Task goal
Extract, without alteration, each line from the start of the listing to the line bearing "as a first person".

Dataset content
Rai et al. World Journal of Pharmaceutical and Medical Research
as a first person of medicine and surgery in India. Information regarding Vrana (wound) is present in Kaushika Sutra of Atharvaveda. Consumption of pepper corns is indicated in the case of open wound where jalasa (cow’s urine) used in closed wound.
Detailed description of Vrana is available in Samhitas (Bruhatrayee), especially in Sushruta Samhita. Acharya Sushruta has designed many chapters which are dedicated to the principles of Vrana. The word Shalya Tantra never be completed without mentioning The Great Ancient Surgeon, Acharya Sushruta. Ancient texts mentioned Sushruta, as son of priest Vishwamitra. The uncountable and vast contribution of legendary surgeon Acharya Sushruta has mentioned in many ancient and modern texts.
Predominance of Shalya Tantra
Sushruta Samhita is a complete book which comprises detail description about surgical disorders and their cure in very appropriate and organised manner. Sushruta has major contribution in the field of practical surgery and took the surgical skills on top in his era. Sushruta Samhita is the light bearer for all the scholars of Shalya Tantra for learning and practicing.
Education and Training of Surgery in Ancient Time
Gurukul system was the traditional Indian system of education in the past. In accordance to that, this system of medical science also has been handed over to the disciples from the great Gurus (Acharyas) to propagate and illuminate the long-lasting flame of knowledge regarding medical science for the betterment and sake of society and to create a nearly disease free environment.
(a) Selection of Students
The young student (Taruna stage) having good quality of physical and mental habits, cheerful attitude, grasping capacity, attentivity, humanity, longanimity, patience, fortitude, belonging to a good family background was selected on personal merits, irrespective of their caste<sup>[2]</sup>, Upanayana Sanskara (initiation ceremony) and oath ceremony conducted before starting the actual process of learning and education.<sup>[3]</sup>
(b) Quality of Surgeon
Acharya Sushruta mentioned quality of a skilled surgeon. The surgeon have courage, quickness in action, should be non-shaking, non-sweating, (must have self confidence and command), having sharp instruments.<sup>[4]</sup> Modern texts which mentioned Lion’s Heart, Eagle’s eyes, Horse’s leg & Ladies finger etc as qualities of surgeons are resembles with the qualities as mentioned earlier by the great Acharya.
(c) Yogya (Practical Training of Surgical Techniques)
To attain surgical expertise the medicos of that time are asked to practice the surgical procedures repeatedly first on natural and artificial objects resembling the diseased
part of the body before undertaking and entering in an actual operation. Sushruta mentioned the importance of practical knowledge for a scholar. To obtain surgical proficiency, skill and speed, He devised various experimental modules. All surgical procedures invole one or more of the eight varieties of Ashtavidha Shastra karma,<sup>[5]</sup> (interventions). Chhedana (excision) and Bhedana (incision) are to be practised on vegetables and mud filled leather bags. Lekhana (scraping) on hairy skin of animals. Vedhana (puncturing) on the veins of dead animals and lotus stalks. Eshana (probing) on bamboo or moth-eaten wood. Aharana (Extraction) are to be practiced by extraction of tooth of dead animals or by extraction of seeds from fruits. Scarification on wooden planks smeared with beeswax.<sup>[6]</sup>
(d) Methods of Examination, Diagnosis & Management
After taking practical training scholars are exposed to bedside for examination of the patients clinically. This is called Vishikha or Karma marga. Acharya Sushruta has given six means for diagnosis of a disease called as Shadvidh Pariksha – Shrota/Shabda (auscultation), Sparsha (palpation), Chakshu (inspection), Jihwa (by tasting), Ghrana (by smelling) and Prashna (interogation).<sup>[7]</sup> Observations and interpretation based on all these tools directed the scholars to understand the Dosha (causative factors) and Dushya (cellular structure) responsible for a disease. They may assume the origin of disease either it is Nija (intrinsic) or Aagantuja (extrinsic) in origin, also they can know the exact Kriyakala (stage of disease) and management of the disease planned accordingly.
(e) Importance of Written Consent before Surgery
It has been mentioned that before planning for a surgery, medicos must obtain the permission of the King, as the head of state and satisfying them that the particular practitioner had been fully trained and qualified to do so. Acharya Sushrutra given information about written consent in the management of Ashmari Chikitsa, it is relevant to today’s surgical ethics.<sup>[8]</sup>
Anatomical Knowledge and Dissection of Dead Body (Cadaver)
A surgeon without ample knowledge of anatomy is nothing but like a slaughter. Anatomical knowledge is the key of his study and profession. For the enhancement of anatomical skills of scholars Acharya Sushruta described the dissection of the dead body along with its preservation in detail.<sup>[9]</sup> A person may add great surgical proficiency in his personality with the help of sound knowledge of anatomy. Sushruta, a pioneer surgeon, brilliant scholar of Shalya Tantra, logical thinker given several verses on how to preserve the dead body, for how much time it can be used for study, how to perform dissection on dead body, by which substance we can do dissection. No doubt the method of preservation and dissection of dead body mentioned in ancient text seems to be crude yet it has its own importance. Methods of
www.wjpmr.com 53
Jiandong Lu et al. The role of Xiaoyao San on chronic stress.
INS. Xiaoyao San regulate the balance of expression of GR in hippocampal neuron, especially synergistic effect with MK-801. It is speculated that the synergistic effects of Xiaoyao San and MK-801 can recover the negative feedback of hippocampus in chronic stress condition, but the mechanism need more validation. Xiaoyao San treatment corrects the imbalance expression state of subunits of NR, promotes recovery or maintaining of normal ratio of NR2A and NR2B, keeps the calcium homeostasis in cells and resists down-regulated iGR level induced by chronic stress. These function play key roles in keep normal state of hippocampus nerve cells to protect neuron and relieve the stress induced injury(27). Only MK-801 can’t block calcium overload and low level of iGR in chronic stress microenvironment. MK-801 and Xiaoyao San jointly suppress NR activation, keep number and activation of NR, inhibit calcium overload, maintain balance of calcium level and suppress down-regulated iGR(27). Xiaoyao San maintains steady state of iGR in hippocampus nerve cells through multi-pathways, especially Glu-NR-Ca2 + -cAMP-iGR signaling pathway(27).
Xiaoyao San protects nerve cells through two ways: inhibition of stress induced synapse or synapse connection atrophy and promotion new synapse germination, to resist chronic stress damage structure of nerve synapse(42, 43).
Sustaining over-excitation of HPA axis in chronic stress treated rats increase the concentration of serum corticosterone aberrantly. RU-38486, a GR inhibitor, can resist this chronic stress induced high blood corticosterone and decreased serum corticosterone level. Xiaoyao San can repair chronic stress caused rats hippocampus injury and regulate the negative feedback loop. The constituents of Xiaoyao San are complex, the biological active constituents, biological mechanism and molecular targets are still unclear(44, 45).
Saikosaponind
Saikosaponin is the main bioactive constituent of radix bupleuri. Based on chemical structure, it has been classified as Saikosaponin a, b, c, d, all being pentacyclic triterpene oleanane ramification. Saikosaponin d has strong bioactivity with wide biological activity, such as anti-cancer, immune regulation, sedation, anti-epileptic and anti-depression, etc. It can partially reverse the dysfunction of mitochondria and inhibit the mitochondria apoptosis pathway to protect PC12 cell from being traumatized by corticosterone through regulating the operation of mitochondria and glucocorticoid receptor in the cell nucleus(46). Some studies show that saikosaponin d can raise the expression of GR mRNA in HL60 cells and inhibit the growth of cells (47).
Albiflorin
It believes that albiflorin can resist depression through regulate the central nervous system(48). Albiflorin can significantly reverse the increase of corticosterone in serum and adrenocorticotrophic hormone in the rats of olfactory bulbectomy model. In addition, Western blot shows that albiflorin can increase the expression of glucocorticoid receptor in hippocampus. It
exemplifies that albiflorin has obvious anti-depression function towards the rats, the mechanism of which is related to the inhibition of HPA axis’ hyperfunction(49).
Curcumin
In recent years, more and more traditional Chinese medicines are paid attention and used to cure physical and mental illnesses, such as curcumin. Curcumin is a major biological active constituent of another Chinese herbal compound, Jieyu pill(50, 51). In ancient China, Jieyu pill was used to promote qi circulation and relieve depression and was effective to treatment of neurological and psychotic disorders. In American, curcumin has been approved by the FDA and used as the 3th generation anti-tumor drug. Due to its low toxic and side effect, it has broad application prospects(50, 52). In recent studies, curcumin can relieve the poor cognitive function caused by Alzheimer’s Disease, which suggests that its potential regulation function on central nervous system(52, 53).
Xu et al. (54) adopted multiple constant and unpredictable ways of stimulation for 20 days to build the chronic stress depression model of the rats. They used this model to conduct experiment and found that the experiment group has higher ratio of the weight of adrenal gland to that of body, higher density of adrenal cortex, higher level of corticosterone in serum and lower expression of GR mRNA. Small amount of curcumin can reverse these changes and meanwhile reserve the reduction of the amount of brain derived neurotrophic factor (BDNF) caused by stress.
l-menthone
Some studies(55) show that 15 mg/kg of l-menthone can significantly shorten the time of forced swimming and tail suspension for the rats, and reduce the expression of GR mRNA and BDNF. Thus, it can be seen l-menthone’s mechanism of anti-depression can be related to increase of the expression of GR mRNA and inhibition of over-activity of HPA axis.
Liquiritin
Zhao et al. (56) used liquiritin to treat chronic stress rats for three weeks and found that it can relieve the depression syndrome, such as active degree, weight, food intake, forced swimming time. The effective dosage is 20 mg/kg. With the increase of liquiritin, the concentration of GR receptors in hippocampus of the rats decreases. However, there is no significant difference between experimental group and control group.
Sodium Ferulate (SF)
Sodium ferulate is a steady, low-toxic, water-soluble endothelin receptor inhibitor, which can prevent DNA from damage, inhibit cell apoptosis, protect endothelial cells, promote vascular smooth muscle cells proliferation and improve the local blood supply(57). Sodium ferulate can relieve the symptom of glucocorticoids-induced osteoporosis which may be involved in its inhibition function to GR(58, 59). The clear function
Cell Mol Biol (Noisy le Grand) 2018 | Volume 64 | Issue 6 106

Written reply
Rai et al. World Journal of Pharmaceutical and Medical Research
as a first person of medicine and surgery in India. Information regarding Vrana (wound) is present in Kaushika Sutra of Atharvaveda. Consumption of pepper corns is indicated in the case of open wound where jalasa (cow’s urine) used in closed wound.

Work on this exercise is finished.